If I had been a multi-brand vendor, I might not do an occasion with a single model. I might do an occasion on micro-rotor watches; I might do an occasion on chronographs; on calendars; or on the totally different kinds that (are naturally current) in a multi-brand surroundings. I’m not a multi-brand retailer, in order that they do what they need, but when I had been them that is what I might do!

Duly famous, and it will likely be printed! Talking then of micro-rotors and the retail expertise, one closing query on the Tonda PF. This can be a watch that you could see up shut and really feel, particularly with the knurled bezel and the bracelet being as it’s. Superficially, it seems to be very very like the Tonda GT Sport, however it is vitally totally different. The retail expertise should be paramount right here? And the way does the model go about ensuring that match and really feel are wonderful?
Effectively, what you’re asking could be very sensible as a result of it’s very troublesome to convey the consolation of any given watch with only a image; to indicate it to a movie. You don’t grasp the truth till you set it in your wrist.

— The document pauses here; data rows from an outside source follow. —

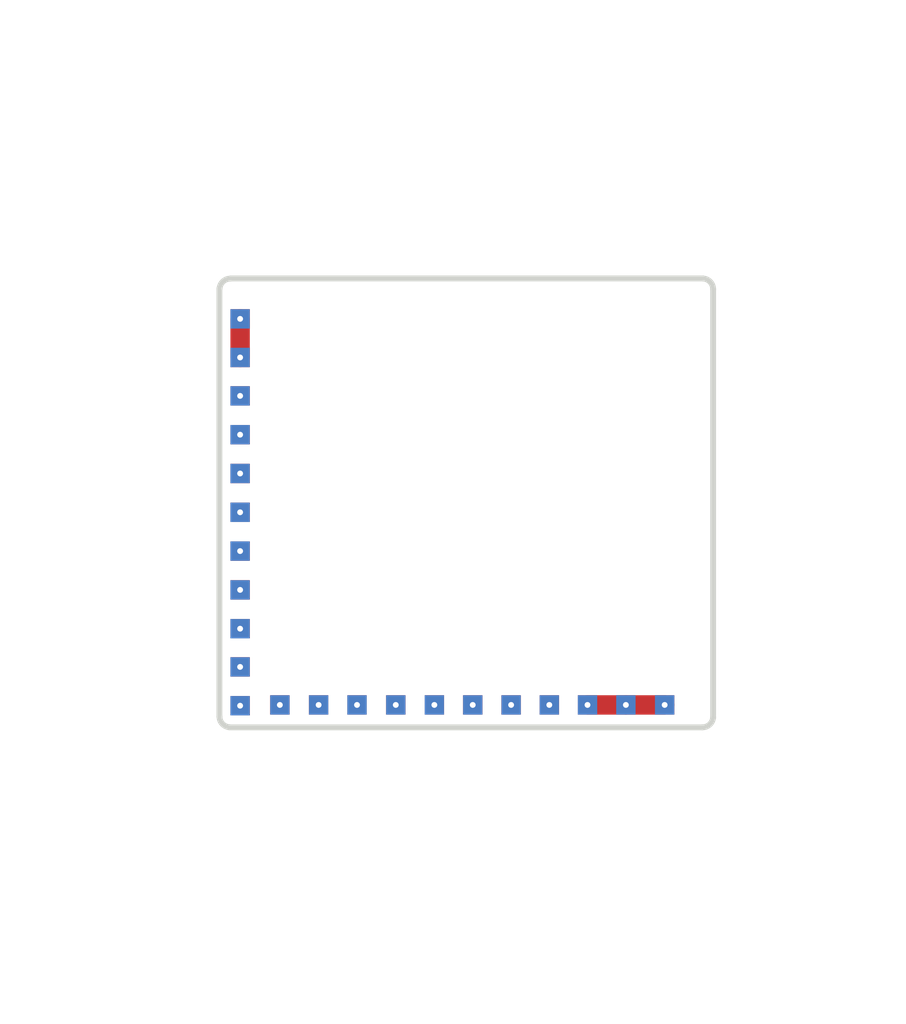
<source format=kicad_pcb>
(kicad_pcb
	(version 20240108)
	(generator "pcbnew")
	(generator_version "8.0")
	(general
		(thickness 1.6)
		(legacy_teardrops no)
	)
	(paper "A4")
	(layers
		(0 "F.Cu" signal)
		(1 "In1.Cu" signal)
		(2 "In2.Cu" signal)
		(31 "B.Cu" signal)
		(32 "B.Adhes" user "B.Adhesive")
		(33 "F.Adhes" user "F.Adhesive")
		(34 "B.Paste" user)
		(35 "F.Paste" user)
		(36 "B.SilkS" user "B.Silkscreen")
		(37 "F.SilkS" user "F.Silkscreen")
		(38 "B.Mask" user)
		(39 "F.Mask" user)
		(40 "Dwgs.User" user "User.Drawings")
		(41 "Cmts.User" user "User.Comments")
		(42 "Eco1.User" user "User.Eco1")
		(43 "Eco2.User" user "User.Eco2")
		(44 "Edge.Cuts" user)
		(45 "Margin" user)
		(46 "B.CrtYd" user "B.Courtyard")
		(47 "F.CrtYd" user "F.Courtyard")
		(48 "B.Fab" user)
		(49 "F.Fab" user)
	)
	(setup
		(stackup
			(layer "F.SilkS"
				(type "Top Silk Screen")
			)
			(layer "F.Paste"
				(type "Top Solder Paste")
			)
			(layer "F.Mask"
				(type "Top Solder Mask")
				(thickness 0.01)
			)
			(layer "F.Cu"
				(type "copper")
				(thickness 0.035)
			)
			(layer "dielectric 1"
				(type "prepreg")
				(thickness 0.1)
				(material "FR4")
				(epsilon_r 4.5)
				(loss_tangent 0.02)
			)
			(layer "In1.Cu"
				(type "copper")
				(thickness 0.035)
			)
			(layer "dielectric 2"
				(type "core")
				(thickness 1.24)
				(material "FR4")
				(epsilon_r 4.5)
				(loss_tangent 0.02)
			)
			(layer "In2.Cu"
				(type "copper")
				(thickness 0.035)
			)
			(layer "dielectric 3"
				(type "prepreg")
				(thickness 0.1)
				(material "FR4")
				(epsilon_r 4.5)
				(loss_tangent 0.02)
			)
			(layer "B.Cu"
				(type "copper")
				(thickness 0.035)
			)
			(layer "B.Mask"
				(type "Bottom Solder Mask")
				(thickness 0.01)
			)
			(layer "B.Paste"
				(type "Bottom Solder Paste")
			)
			(layer "B.SilkS"
				(type "Bottom Silk Screen")
			)
			(copper_finish "None")
			(dielectric_constraints no)
		)
		(pad_to_mask_clearance 0.038)
		(solder_mask_min_width 0.1)
		(allow_soldermask_bridges_in_footprints no)
		(aux_axis_origin 68.7 116.11)
		(grid_origin 68.7 116.11)
		(pcbplotparams
			(layerselection 0x00010dc_ffffffff)
			(plot_on_all_layers_selection 0x0000000_00000000)
			(disableapertmacros no)
			(usegerberextensions no)
			(usegerberattributes no)
			(usegerberadvancedattributes no)
			(creategerberjobfile no)
			(dashed_line_dash_ratio 12.000000)
			(dashed_line_gap_ratio 3.000000)
			(svgprecision 4)
			(plotframeref no)
			(viasonmask no)
			(mode 1)
			(useauxorigin no)
			(hpglpennumber 1)
			(hpglpenspeed 20)
			(hpglpendiameter 15.000000)
			(pdf_front_fp_property_popups yes)
			(pdf_back_fp_property_popups yes)
			(dxfpolygonmode yes)
			(dxfimperialunits yes)
			(dxfusepcbnewfont yes)
			(psnegative no)
			(psa4output no)
			(plotreference no)
			(plotvalue no)
			(plotfptext yes)
			(plotinvisibletext no)
			(sketchpadsonfab no)
			(subtractmaskfromsilk yes)
			(outputformat 1)
			(mirror no)
			(drillshape 0)
			(scaleselection 1)
			(outputdirectory "GERBER/")
		)
	)
	(net 0 "")
	(net 1 "GND")
	(net 2 "+BATT")
	(net 3 "+3V3")
	(net 4 "VBUS")
	(net 5 "SCL")
	(net 6 "SDA")
	(net 7 "MOD_CS")
	(net 8 "SCK")
	(net 9 "MOSI")
	(net 10 "MOD_IO19")
	(net 11 "MOD_IO18")
	(net 12 "MOD_IO15")
	(net 13 "MOD_ExB2")
	(net 14 "MOD_ExB3")
	(net 15 "MOD_ExB4")
	(net 16 "MOD_IO20")
	(net 17 "MOD_ExB5")
	(net 18 "MOD_ExB6")
	(net 19 "BTN_4")
	(footprint "Yatchy:mod_Connector" (layer "F.Cu") (at 145.05 98.835))
	(footprint "Yatchy:mod_Connector" (layer "F.Cu") (at 154 98.825 90))
	(footprint "Yatchy:mod_Connector" (layer "F.Cu") (at 145.05 94.85))
	(footprint "Yatchy:mod_Connector" (layer "F.Cu") (at 148.075 98.825 -90))
	(footprint "Yatchy:mod_Connector" (layer "F.Cu") (at 145.05 96.85))
	(footprint "Yatchy:mod_Connector" (layer "F.Cu") (at 152.05 98.825 -90))
	(footprint "Yatchy:mod_Connector" (layer "F.Cu") (at 145.05 90.85))
	(footprint "Yatchy:mod_Connector" (layer "F.Cu") (at 145.05 92.85))
	(footprint "Yatchy:mod_Connector" (layer "F.Cu") (at 150.05 98.825 90))
	(footprint "Yatchy:mod_Connector" (layer "F.Cu") (at 145.05 95.85))
	(footprint "Yatchy:mod_Connector" (layer "F.Cu") (at 145.05 89.86))
	(footprint "Yatchy:mod_Connector" (layer "F.Cu") (at 147.085 98.825 -90))
	(footprint "Yatchy:mod_Connector" (layer "F.Cu") (at 153.015 98.825 90))
	(footprint "Yatchy:mod_Connector" (layer "F.Cu") (at 145.05 91.85))
	(footprint "Yatchy:mod_Connector" (layer "F.Cu") (at 156.01 98.825 -90))
	(footprint "Yatchy:mod_Connector" (layer "F.Cu") (at 155.01 98.825 -90))
	(footprint "Yatchy:mod_Connector" (layer "F.Cu") (at 151.04 98.825 90))
	(footprint "Yatchy:mod_Connector" (layer "F.Cu") (at 149.075 98.825 -90))
	(footprint "Yatchy:mod_Connector" (layer "F.Cu") (at 145.05 97.835))
	(footprint "Yatchy:mod_Connector" (layer "F.Cu") (at 145.05 93.85))
	(footprint "Yatchy:mod_Connector" (layer "F.Cu") (at 145.05 88.885 180))
	(footprint "Yatchy:mod_Connector" (layer "F.Cu") (at 146.065 98.825 90))
	(gr_rect
		(start 144.775 88.61)
		(end 145.325 90.135)
		(stroke
			(width 0)
			(type solid)
		)
		(fill solid)
		(layer "F.Mask")
		(uuid "206723bf-602e-481a-974b-e74f93c685a9")
	)
	(gr_rect
		(start 153.75 98.575)
		(end 156.275 99.075)
		(stroke
			(width 0)
			(type solid)
		)
		(fill solid)
		(layer "F.Mask")
		(uuid "7d98abb8-89df-4e38-91bb-2d8da319d3ea")
	)
	(gr_line
		(start 144.767044 99.402973)
		(end 156.97 99.402973)
		(stroke
			(width 0.15)
			(type default)
		)
		(layer "Edge.Cuts")
		(uuid "0e5ebb3b-ff14-4bc2-bb2f-ca600de93d04")
	)
	(gr_line
		(start 144.516191 99.127973)
		(end 144.516191 88.085)
		(stroke
			(width 0.15)
			(type default)
		)
		(layer "Edge.Cuts")
		(uuid "2b27d327-65c1-4ab9-8052-10f9eb9f9e31")
	)
	(gr_arc
		(start 144.768704 99.39888)
		(mid 144.59 99.31)
		(end 144.517896 99.12388)
		(stroke
			(width 0.15)
			(type default)
		)
		(layer "Edge.Cuts")
		(uuid "2b80d5ff-0a17-42bd-9a1d-210ca272c1fb")
	)
	(gr_arc
		(start 144.521121 88.088714)
		(mid 144.61 87.91)
		(end 144.796121 87.837906)
		(stroke
			(width 0.15)
			(type default)
		)
		(layer "Edge.Cuts")
		(uuid "42587cd2-6a9c-4702-b002-cb173f2a59a1")
	)
	(gr_arc
		(start 156.999192 87.835)
		(mid 157.177907 87.923879)
		(end 157.25 88.11)
		(stroke
			(width 0.15)
			(type default)
		)
		(layer "Edge.Cuts")
		(uuid "5e080f5f-4dca-494e-adf9-fd0ec86f8779")
	)
	(gr_arc
		(start 157.248879 99.151286)
		(mid 157.16 99.330001)
		(end 156.973879 99.402094)
		(stroke
			(width 0.15)
			(type default)
		)
		(layer "Edge.Cuts")
		(uuid "95e7b9ba-fe02-40ae-9e3c-8d04512542e4")
	)
	(gr_line
		(start 157.25 99.16)
		(end 157.25 88.11)
		(stroke
			(width 0.15)
			(type default)
		)
		(layer "Edge.Cuts")
		(uuid "a5255638-0840-46ea-8cc4-dae368726cdf")
	)
	(gr_line
		(start 144.8 87.832973)
		(end 156.99 87.832973)
		(stroke
			(width 0.15)
			(type default)
		)
		(layer "Edge.Cuts")
		(uuid "c41d7129-816f-4a3a-b67b-aa8b28d2118f")
	)
	(segment
		(start 154.01 98.825)
		(end 155 98.825)
		(width 0.5)
		(layer "F.Cu")
		(net 1)
		(uuid "1b84155c-2d75-4de7-ac2c-c64f5dc47f52")
	)
	(segment
		(start 155 98.825)
		(end 156 98.825)
		(width 0.5)
		(layer "F.Cu")
		(net 1)
		(uuid "5544c6ed-314c-49a2-85a6-ebb68f01793b")
	)
	(segment
		(start 145.05 89.87)
		(end 145.05 88.875)
		(width 0.5)
		(layer "F.Cu")
		(net 3)
		(uuid "51af9230-a308-4382-a721-d0ffc3123055")
	)
)

</source>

And to design a cushty watch is an artwork. It’s actually not straightforward, and it has loads to do with the burden (of the watch head, and of the supplies used); with the best way the watch sits in your wrist. It has loads to do with the flexibleness of the bracelet. All these elements have to come back collectively to make an expertise which is comfy and I believe the Tonda PF with micro-rotor is probably the most important instance – this watch began the whole lot and types the matrix of the whole lot that we’re doing. So, on the bracelet we did for the Tonda PF… If you design a bracelet, which isn’t a completely versatile bracelet but it surely’s a semi-rigid one, principally the designer has to decide on an arc. This arc is a statistical curve of your complete inhabitants. It’s not your wrist; it’s not my wrist. OK, so in centimeters, my 17 1/2 wrist is totally different from yours as a result of my bone construction is totally different from yours and so forth.
And it’s not the wrist that has to adapt to the arc of the design; it’s the watch that has to adapt. To me, that’s why the flexibleness of the bracelet is extraordinarily vital.
And there’s additionally the preferences of various markets the place typically individuals are OK with having the watch type of sit all the best way in the direction of the top of the wrist, and a few folks insist that no, no, it should sit (snugly) earlier than the (protrusions of) the wrist bones.